The failure of Russian forces to take the last pocket of Ukrainian resistance in the besieged city of Mariupol is hampering their latest offensive, Western officials have said.
President Vladimir Putin has said his forces would seek to seal off the vast Azovstal steel works, where Ukrainian marines have been holding out, rather than risk storming it.
However, officials said that would limit the numbers of troops that Russia could release for operations in the Donbas region which the new focus of their operations.
“Doing that around that area is not a trivial task if you want to seal it completely,” one official said.
“That may still limit the ability of those forces to get themselves sorted to take part in operations in the Donbas.”
Nevertheless, officials said it was still possible for the Russians to make military gains which President Putin could claim as a success, although it was unlikely to be swift.
One official said they had concentrated sufficient troops potentially to “surround and destroy” a significant proportion of Ukraine’s best forces, if they used their own forces “intelligently”.
They could then seek to establish full control over the Donbas – already part-held by pro-Moscow separatists – with a land bridge from Crimea to Russia.
“If they were to surround those forces and grind them down over time that would be enough for Putin to be able to claim it as a win,” the official said.
In the “really worst case scenario” it could embolden the Russians to revive some of their earlier war aims, such as an assault on Kyiv or taking the port city of Odesa, effectively cutting off the Ukrainians from the sea.
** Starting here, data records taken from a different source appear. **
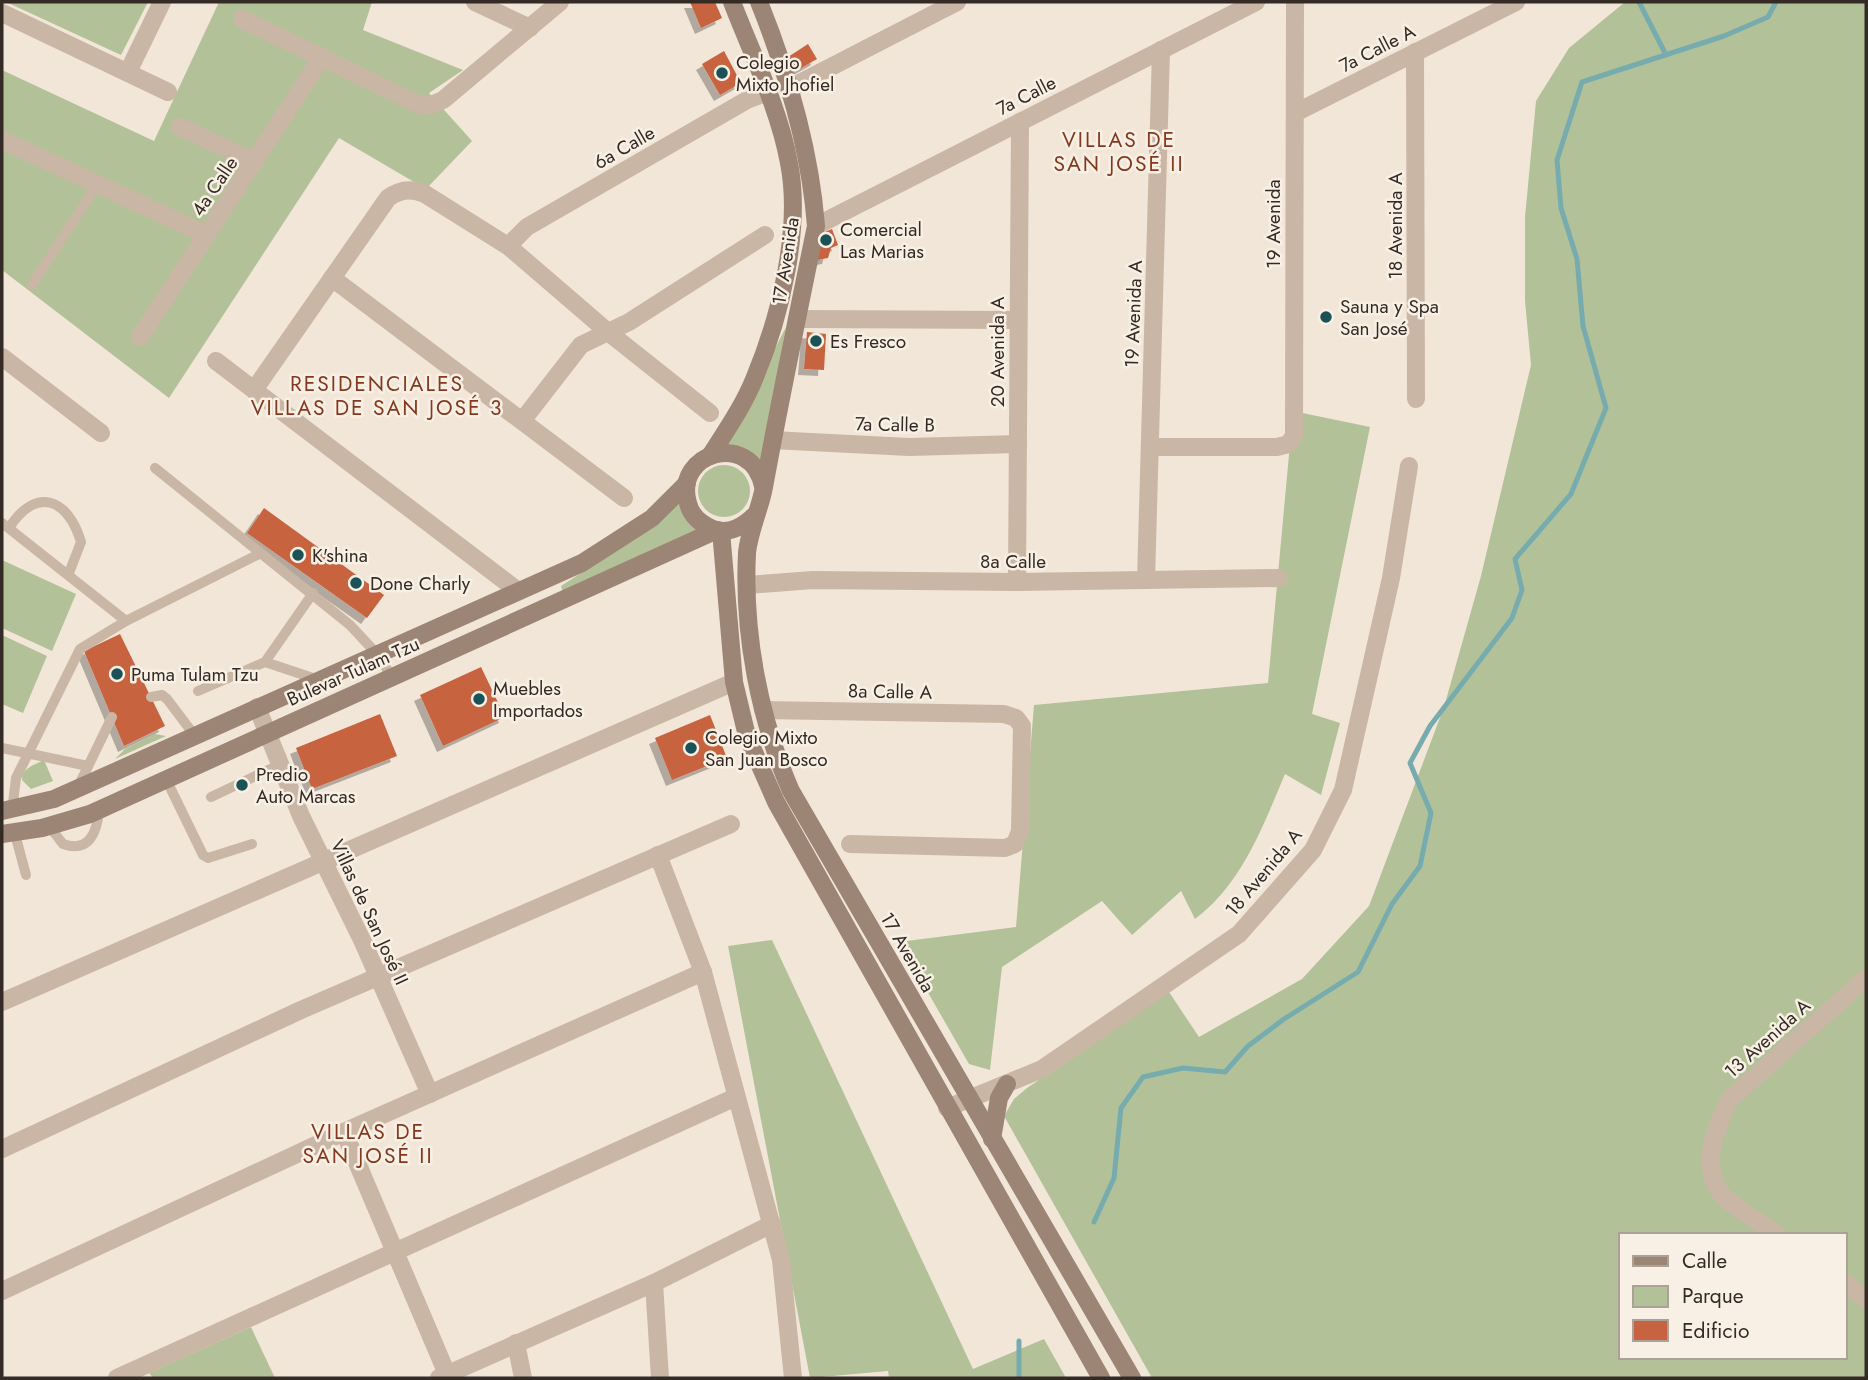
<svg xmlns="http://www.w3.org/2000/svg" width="1868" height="1380" viewBox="0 0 1868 1380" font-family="Jost,sans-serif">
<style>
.green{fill:#b3c199;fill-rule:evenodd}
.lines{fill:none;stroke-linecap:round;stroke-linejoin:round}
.stream{stroke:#77acaf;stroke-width:5}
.building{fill:#c86341;filter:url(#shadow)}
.service{stroke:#cab6a5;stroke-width:10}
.minor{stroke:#cab6a5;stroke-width:18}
.secondary{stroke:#9d8576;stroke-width:18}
.poi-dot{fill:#1b5257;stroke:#f9f0e5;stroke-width:2.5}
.labels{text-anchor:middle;stroke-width:5;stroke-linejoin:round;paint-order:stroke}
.street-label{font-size:19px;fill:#352b26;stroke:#f9f0e5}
.poi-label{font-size:19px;fill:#352b26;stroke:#f9f0e5;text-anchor:start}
.neighbourhood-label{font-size:21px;letter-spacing:2px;fill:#85381e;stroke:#f9f0e5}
</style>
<defs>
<filter id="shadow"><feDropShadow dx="-6" dy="6" stdDeviation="0" flood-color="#0004"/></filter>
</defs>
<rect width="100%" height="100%" fill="#f2e6d9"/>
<g class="green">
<path d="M6,2H148L121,55Z"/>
<path d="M219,2H372L363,30L463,70L429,93L472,141L426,189L339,138L169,398L2,270V70L154,141Z"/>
<path d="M1625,2H1866V1378H1152L1004,1116L1014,1099L1027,1088L1169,992L1199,1037L1302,979L1369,906L1444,707L1481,576L1531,365L1525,301V217L1536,101L1569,48ZM1621,1235H1845V1357H1621Z"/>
<path d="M786,327L763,450L760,468L724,447Z"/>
<path d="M1293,411L1370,427L1312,714L1340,723L1321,795L1285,774C1263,826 1242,884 1195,919L1181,891L1132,935L1102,901L1002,967L990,1070L969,1064L899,942L1016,927L1034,705L1268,683Z"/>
<circle cx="724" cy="491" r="26"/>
<path d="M681,497L702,528L563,594L561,586L657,524Z"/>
<path d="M2,560L76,594L52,651L2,628Z"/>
<path d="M2,635L47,656L23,713L2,704Z"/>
<path d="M155,734L166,736L115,759L125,749Z"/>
<path d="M44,760L53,781L31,789L22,780C22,768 34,765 44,760Z"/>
<path d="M772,940L973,1369L1044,1339L1066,1378H889L888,1371L810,1378L728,946Z"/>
<path d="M251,1327L275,1378H153L149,1373Z"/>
</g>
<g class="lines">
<g class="stream">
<path d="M1639,2L1665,53"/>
<path d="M1094,1222L1114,1178L1121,1108L1143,1077L1183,1068L1225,1072L1248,1046L1284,1019L1358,972L1392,904L1420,866L1431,813L1410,763L1430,726L1512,618L1522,590L1515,559L1571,494L1606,408L1583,326L1577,259L1561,208L1557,160L1582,82L1724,36L1768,17L1776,2"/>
<path d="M1019,1378V1341"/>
</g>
</g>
<g class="building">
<path d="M690,2H715L722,18L701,28Z"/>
<path d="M808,44L817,59L796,71L788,57Z"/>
<path d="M724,51L741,83L720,95L702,64Z"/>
<path d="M832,229L838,245L831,248L828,258L817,260L815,236Z"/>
<path d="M807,332L826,334L824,370L804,369Z"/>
<path d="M264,508L384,595L367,618L247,533Z"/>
<path d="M120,634L165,726L124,746L84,651Z"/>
<path d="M481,667L505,717L443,746L420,695Z"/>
<path d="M380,714L397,756L312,789L296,748Z"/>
<path d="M710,715L727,758L672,780L655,738Z"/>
</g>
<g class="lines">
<g class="service">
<path d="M32,285L98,183"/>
<path d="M155,468L350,625L377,654L392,677"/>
<path d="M2,523L126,621"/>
<path d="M9,528C36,486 68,498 81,542L69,573"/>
<path d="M265,662L319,680"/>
<path d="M198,691L265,662L313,593"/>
<path d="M151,697L162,695L167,699L195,736"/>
<path d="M2,748L88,766"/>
<path d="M166,779L203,855L208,858L252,844"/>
<path d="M78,787L112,717"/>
<path d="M211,797L279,765"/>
<path d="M12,811L16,778L80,649L126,621L259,554"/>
<path d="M49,826L63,844C89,853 97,833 99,810"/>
<path d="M15,834L26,875"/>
</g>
<g class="minor">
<path d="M475,2L530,28"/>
<path d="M2,13L168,92"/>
<path d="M242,19L418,104L431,105L443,100L560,2"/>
<path d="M1415,52L1416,399"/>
<path d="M128,72L162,2"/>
<path d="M790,88L957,2"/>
<path d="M1295,113L1516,2"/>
<path d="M180,127L255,162"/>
<path d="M2,140L207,235"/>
<path d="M816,226L1256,2"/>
<path d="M508,246L527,227L747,100L767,92"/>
<path d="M332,278L624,498"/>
<path d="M797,319L1018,320"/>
<path d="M140,337L322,57"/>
<path d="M2,357L101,433"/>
<path d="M216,361L518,591"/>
<path d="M254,390L388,198C400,189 412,188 425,194L508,246L608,332L710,413"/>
<path d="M522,421L581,345L629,322L765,235"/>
<path d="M772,440L909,447L1018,444"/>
<path d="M1150,447H1277L1289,444L1294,435L1295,2"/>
<path d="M1146,580L1161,50"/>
<path d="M1017,582L1020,122"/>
<path d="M747,585L813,580L1017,582L1279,578"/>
<path d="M257,707L301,816L363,942L430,1094"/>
<path d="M763,710L1004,714L1016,718L1022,726L1020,831L1015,844L1005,848L850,844"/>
<path d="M658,855L703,972L781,1260L793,1378"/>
<path d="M2,1002L734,682"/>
<path d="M947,1108L1042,1069L1239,934L1313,850L1343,790L1391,578L1409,466"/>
<path d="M344,1132L447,1374"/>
<path d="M2,1149L301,1010L731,824"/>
<path d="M1778,1235C1764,1224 1730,1206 1721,1193C1700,1164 1716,1127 1729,1100L1866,978"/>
<path d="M654,1283L660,1378"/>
<path d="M1845,1283L1866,1299"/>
<path d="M2,1291L344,1132L703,972"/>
<path d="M516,1343L523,1378"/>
<path d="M117,1378L736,1097"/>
<path d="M439,1378L654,1283L772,1224"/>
</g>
<g class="secondary">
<path d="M759,2C788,74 810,149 816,226C798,313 780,400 764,487C760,509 749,531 747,553C743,633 759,718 791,791L1132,1378"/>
<path d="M710,456C726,431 744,405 755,377C780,317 802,228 789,163C779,108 752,54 732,2"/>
<path d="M756,514C744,526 730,535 713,529C701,524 691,516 688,503C673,452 751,430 763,486"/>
<path d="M721,531L734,682L747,736L776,802L1101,1378"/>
<path d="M2,811L54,799L582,563L652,518L687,483"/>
<path d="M2,834L42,828L90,814L717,530"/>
<path d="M992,1139L999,1098L1007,1084"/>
</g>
</g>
<g class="poi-dot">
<circle cx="722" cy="73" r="7"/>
<circle cx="826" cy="240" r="7"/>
<circle cx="1326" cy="317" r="7"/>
<circle cx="816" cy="341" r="7"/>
<circle cx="298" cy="555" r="7"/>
<circle cx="356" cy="583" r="7"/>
<circle cx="117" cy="674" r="7"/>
<circle cx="479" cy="699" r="7"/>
<circle cx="691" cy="748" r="7"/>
<circle cx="242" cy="785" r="7"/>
</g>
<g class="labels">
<g class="street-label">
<text transform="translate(1377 48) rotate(-27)" y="7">7a Calle A</text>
<text transform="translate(1026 95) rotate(-27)" y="7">7a Calle</text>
<text transform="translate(624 147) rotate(-30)" y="7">6a Calle</text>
<text transform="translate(214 186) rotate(-56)" y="7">4a Calle</text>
<text transform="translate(1273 224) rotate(-90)" y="7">19 Avenida</text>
<text transform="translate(1395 226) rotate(-90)" y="7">18 Avenida A</text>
<text transform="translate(785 261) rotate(-81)" y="7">17 Avenida</text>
<text transform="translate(1133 314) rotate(-88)" y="7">19 Avenida A</text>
<text transform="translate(997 352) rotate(-90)" y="7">20 Avenida A</text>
<text transform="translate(895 424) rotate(1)" y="7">7a Calle B</text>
<text x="1013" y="568">8a Calle</text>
<text transform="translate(353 671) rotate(-24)" y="7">Bulevar Tulam Tzu</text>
<text transform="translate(890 691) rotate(1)" y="7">8a Calle A</text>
<text transform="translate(1263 872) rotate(-50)" y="7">18 Avenida A</text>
<text transform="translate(370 912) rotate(65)" y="7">Villas de San José II</text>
<text transform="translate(908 952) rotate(60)" y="7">17 Avenida</text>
<text transform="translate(1767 1038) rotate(-42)" y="7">13 Avenida A</text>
</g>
<g class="poi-label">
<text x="736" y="69">Colegio<tspan x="736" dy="22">Mixto Jhofiel</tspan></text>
<text x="840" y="236">Comercial<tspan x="840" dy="22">Las Marias</tspan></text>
<text x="1340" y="313">Sauna y Spa<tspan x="1340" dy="22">San José</tspan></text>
<text x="830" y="348">Es Fresco</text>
<text x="312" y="562">K'shina</text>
<text x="370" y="590">Done Charly</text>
<text x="131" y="681">Puma Tulam Tzu</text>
<text x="493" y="695">Muebles<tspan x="493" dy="22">Importados</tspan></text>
<text x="705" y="744">Colegio Mixto<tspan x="705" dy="22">San Juan Bosco</tspan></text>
<text x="256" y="781">Predio<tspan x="256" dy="22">Auto Marcas</tspan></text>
</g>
<g class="neighbourhood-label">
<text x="1119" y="147">VILLAS DE<tspan x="1119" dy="24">SAN JOSÉ II</tspan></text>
<text x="377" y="391">RESIDENCIALES<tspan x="377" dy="24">VILLAS DE SAN JOSÉ 3</tspan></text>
<text x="368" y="1139">VILLAS DE<tspan x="368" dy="24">SAN JOSÉ II</tspan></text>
</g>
</g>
<rect width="1868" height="1380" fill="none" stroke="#352b26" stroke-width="7"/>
<rect x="1619" y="1233" width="228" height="126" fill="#f9f0e5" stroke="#aba199" stroke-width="2"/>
<rect x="1633" y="1256" width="35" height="10" fill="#9d8576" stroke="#aba199" stroke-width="2"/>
<text x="1682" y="1268" font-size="21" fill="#352b26">Calle</text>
<rect x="1633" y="1286" width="35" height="21" fill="#b3c199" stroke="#aba199" stroke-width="2"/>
<text x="1682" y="1303" font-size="21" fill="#352b26">Parque</text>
<rect x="1633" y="1320" width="35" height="21" fill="#c86341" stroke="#aba199" stroke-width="2"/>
<text x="1682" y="1338" font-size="21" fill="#352b26">Edificio</text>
</svg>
The official said it would would require sustained Western support to the Ukrainians in a conflict which could last “most of the rest of this year”.
The Pentagon has said the Russians have 76 battalion tactical groups in the south and east of Ukraine – the equivalent of 45,000 to 60,000 troops.
However, Western officials many of the Russian units had not had time to properly reconstitute after being receiving a mauling by Ukrainian forces in the north of the country in the failed advance on Kyiv.
As a result, they were being fed into the offensive in a “piecemeal” fashion with limited impact, taking “relatively small amounts of terrain”.
One official said it may be driven by a desire by the Russian leader to secure a tangible success in time for the Victory Day parade in Moscow on May 9 marking the defeat of the Nazis in the Second World War.
“If President Putin is going to stand on the May 9 Victory Day, he will want to do so on the back of Russian forces not being ritually humiliated in Ukraine which is pretty much been happening so far,” the official said.
“I think that may have been a factor in their decision politically to commit their forces into the Donbas ahead of that force being entirely reconstituted and prepared.”
The official said that while the performance of the Russian forces had improved since the first day of the invasion, they were still not operating as a true “manoeuvre force”.
“They are still driving down roads in long columns. That makes them very vulnerable because they have a very exposed flank,” the official said.